(Task instructions): Return each line of the listing that contains the string "dados".

(Exercise data):
• • • •

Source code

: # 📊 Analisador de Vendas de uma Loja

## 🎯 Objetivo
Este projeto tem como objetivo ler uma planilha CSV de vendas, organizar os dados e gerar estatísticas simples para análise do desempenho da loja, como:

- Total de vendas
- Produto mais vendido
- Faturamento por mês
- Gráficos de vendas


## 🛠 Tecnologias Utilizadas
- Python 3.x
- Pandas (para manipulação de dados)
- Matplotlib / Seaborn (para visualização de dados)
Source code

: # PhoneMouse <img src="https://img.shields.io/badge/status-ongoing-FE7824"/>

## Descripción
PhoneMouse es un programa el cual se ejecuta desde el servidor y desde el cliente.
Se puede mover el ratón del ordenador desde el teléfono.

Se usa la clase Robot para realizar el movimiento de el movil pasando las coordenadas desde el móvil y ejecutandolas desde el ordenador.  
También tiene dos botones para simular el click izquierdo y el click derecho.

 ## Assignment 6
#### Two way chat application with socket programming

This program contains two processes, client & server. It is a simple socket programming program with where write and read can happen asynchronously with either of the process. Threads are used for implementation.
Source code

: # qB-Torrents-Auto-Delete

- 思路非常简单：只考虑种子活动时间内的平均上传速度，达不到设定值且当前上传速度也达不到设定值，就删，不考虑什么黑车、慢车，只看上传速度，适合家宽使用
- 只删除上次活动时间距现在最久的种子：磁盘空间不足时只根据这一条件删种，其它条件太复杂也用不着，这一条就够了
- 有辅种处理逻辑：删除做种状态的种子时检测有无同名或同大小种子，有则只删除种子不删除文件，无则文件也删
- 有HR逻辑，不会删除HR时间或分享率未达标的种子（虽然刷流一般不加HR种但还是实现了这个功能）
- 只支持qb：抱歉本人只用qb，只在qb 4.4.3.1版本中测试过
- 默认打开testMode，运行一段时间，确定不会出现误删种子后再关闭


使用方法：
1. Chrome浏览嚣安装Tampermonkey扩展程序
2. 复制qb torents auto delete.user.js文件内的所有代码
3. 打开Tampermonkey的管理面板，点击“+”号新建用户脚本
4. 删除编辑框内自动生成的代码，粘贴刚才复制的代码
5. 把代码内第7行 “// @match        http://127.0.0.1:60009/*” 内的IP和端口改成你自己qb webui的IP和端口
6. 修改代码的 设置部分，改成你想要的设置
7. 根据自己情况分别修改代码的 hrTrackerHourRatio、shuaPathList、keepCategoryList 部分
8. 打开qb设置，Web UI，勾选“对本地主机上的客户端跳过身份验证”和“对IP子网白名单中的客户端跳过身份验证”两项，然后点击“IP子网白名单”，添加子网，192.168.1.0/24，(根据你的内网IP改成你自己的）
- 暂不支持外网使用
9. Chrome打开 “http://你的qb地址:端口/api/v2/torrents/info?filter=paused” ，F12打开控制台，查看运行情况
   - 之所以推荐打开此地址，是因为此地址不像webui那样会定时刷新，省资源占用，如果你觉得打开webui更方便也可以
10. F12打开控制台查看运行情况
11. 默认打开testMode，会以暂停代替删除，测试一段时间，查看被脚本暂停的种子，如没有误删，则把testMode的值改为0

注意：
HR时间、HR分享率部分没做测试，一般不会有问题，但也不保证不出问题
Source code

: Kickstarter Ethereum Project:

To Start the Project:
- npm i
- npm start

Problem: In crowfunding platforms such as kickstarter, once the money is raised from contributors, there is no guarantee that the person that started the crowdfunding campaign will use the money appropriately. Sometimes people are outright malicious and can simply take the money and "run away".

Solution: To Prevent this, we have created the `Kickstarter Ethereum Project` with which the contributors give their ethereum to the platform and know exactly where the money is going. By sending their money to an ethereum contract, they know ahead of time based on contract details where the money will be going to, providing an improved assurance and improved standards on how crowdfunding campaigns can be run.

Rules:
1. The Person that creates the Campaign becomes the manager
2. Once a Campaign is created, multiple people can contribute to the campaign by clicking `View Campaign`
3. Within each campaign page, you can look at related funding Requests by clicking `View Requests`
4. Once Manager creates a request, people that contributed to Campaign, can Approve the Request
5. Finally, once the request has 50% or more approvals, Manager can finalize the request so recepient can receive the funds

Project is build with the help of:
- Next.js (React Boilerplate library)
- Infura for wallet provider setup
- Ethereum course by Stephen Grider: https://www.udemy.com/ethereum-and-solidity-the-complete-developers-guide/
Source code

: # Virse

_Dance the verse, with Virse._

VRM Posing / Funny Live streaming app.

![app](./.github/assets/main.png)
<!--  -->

• • • •

(Response to the exercise):
Este projeto tem como objetivo ler uma planilha CSV de vendas, organizar os dados e gerar estatísticas simples para análise do desempenho da loja, como:
- Pandas (para manipulação de dados)
- Matplotlib / Seaborn (para visualização de dados)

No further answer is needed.